Around five or six years ago, we were growing incredibly quickly, and we hired over 200 people within a very short timeframe. I realised I’d become a roadblock, not because I was deliberately getting in people’s way and stopping their expertise, but because so much of what we did and why we did things was in my head or buried on my laptop somewhere. That was creating a risk for the business and stopping us from growing as quickly as we could.
So, I started a campaign across the business, to identify what we call ‘single points of failure.’ Rather embarrassingly, I appeared in it quite a lot. We spent more than six months making sure that we disseminated the knowledge around the business, that responsibilities were clearly delegated, and that more than one person knew how to do things or where things were. That’s a discipline that we’ve maintained today because it’s a way to make sure that your business is as resilient as it possibly can be, but it also means no one individual has a roadblock.
You’ve been on both sides of an acquisition – when you acquired Pixpay in 2022 and were acquired by Acorns in 2023. Do you have any tips for people going through the process?

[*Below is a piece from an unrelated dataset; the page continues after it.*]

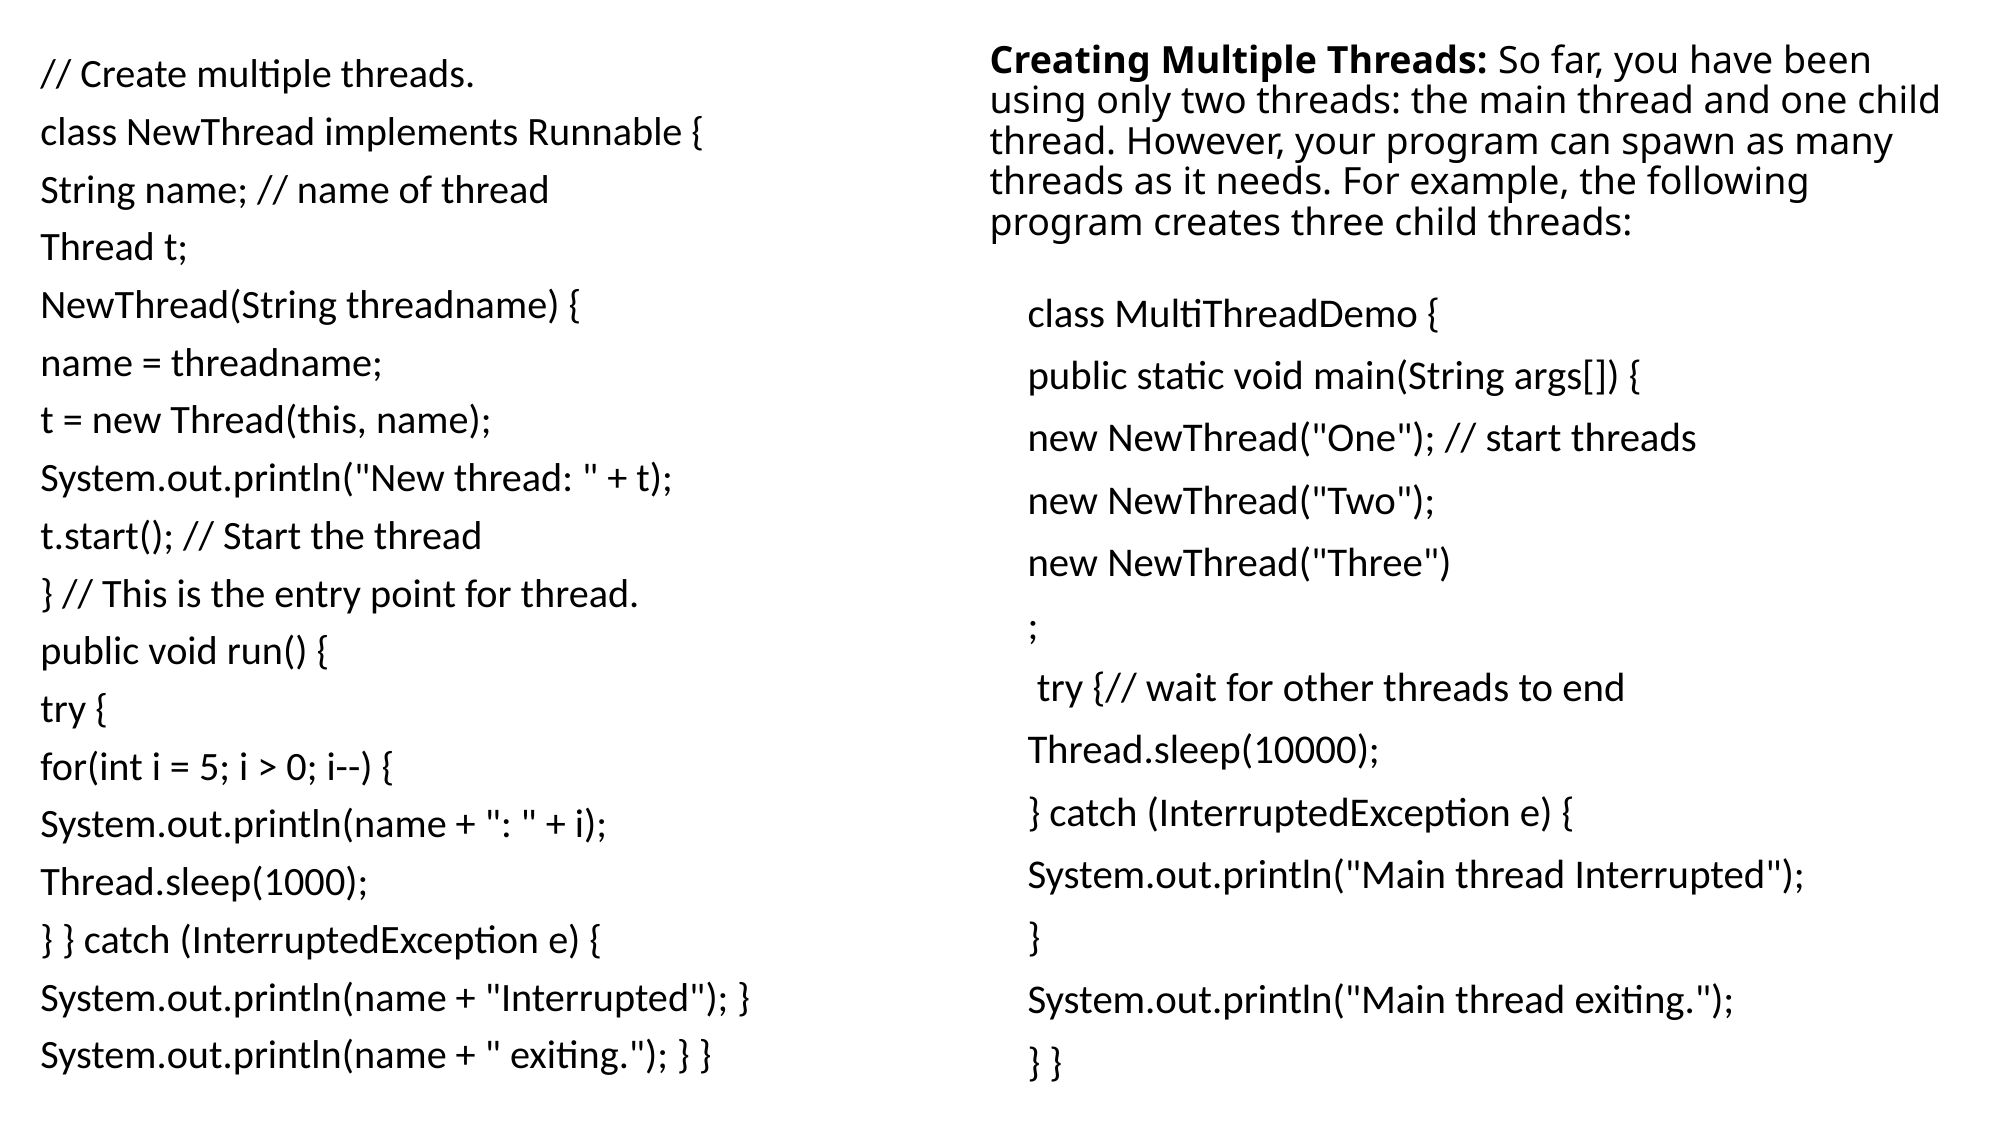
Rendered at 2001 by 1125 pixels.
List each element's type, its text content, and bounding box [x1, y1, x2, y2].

title Creating Multiple Threads: So far, you have been using only two threads: the main thread and one child thread. However, your program can spawn as many threads as it needs. For example, the following program creates three child threads: [988, 67, 1975, 217]
list // Create multiple threads. class NewThread implements Runnable { String name; // name of thread Thread t; NewThread(String threadname) { name = threadname; t = new Thread(this, name); System.out.println("New thread: " + t); t.start(); // Start the thread } // This is the entry point for thread. public void run() { try { for(int i = 5; i > 0; i--) { System.out.println(name + ": " + i); Thread.sleep(1000); } } catch (InterruptedException e) { System.out.println(name + "Interrupted"); } System.out.println(name + " exiting."); } } [25, 45, 988, 1097]
list class MultiThreadDemo { public static void main(String args[]) { new NewThread("One"); // start threads new NewThread("Two"); new NewThread("Three") ; try {// wait for other threads to end Thread.sleep(10000); } catch (InterruptedException e) { System.out.println("Main thread Interrupted"); } System.out.println("Main thread exiting."); } } [1012, 284, 1975, 1097]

We acquired Pixpay in July 2022, closed our Series B round in November, and then went through the Acorns acquisition. At one point, they were all happening at the same time, and I don’t think I’ve spoken to so many lawyers in my entire life. We’d join a Zoom or Google Meet call and there would be a sea of lawyers on screen.
My top tip would be to remember why you’re doing it in the first place. Remember why you want to go into this acquisition or this merger or whatever it is because you can get caught up in the due diligence of the conversations between lawyers. Just keep remembering why you want to do this because I think that steers your decisions and your answers, it steers the risks you’re prepared to take, or not take, the whole way through the process.